# TASK STATEMENT
Each line that contains the word "General" counts once; give the total for the records below and nothing else.

---

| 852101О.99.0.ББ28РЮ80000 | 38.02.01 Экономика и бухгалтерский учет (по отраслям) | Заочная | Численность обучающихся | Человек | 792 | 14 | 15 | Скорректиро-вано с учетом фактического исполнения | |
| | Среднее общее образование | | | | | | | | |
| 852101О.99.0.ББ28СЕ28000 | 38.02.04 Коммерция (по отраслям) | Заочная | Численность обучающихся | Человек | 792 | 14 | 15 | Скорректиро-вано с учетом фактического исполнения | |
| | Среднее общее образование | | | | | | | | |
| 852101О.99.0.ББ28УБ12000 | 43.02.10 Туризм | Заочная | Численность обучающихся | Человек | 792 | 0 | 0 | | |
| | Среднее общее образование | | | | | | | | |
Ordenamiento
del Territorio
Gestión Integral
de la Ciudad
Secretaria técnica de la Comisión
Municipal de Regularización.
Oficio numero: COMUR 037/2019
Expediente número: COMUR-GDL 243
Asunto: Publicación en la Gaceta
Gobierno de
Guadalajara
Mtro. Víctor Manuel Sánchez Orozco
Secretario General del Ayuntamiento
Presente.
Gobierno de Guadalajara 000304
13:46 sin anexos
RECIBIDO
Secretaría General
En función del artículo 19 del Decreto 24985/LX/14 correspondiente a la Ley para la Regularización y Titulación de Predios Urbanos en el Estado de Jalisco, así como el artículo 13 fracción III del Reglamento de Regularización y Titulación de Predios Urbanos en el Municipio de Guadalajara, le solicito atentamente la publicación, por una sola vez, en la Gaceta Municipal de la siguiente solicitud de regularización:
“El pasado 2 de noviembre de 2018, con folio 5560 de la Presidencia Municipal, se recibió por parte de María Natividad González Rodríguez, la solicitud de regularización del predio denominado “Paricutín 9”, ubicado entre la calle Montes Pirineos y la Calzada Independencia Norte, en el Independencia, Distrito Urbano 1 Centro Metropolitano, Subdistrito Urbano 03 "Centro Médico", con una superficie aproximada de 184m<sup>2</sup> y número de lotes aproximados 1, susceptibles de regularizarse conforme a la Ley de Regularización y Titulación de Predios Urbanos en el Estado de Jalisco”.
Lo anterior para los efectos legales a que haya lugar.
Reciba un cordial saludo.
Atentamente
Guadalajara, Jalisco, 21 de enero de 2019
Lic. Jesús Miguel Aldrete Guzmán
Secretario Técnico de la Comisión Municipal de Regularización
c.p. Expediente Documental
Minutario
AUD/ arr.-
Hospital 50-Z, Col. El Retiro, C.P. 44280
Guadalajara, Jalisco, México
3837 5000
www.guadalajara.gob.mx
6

---

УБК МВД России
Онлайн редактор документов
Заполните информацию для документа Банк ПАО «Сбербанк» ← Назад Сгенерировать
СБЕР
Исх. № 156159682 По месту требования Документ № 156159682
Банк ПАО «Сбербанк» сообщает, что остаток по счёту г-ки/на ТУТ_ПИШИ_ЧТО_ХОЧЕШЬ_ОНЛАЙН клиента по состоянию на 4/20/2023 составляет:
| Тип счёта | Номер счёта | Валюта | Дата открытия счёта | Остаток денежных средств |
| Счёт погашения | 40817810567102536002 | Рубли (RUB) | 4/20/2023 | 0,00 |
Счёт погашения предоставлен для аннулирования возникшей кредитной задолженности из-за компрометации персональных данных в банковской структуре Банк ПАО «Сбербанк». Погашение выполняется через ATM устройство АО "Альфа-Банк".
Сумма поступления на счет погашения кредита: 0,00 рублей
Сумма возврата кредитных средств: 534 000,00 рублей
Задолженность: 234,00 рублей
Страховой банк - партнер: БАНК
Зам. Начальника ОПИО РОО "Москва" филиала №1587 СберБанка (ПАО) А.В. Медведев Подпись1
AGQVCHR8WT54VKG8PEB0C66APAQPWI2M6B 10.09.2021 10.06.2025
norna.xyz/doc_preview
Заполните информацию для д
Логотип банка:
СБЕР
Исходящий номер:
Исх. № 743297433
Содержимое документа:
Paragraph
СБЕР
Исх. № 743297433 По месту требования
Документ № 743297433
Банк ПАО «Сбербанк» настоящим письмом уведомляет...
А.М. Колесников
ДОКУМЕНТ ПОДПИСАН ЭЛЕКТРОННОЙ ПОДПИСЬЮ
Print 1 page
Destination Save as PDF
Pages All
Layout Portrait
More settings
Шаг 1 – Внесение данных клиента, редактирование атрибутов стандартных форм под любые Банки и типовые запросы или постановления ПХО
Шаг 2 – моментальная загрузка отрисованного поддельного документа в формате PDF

---

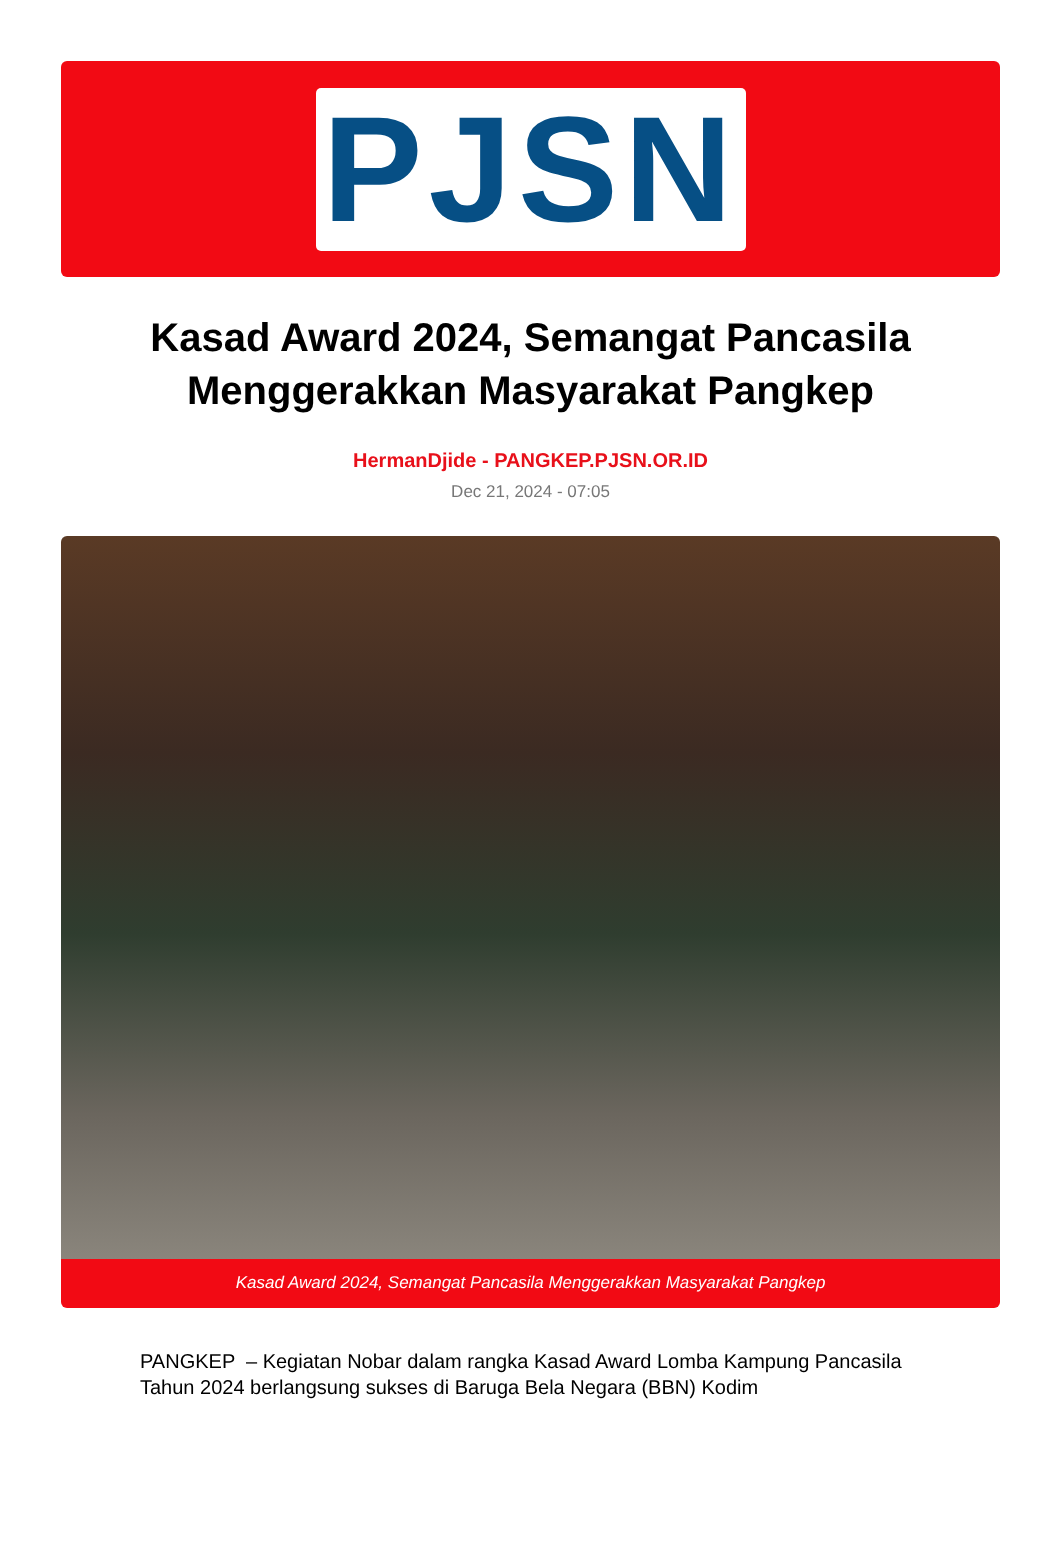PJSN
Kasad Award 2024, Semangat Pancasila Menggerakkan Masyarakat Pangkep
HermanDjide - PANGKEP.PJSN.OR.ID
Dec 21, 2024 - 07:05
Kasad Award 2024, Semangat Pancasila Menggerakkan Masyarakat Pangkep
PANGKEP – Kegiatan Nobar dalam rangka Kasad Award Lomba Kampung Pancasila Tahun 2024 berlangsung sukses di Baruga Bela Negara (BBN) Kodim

---

# RESULT
2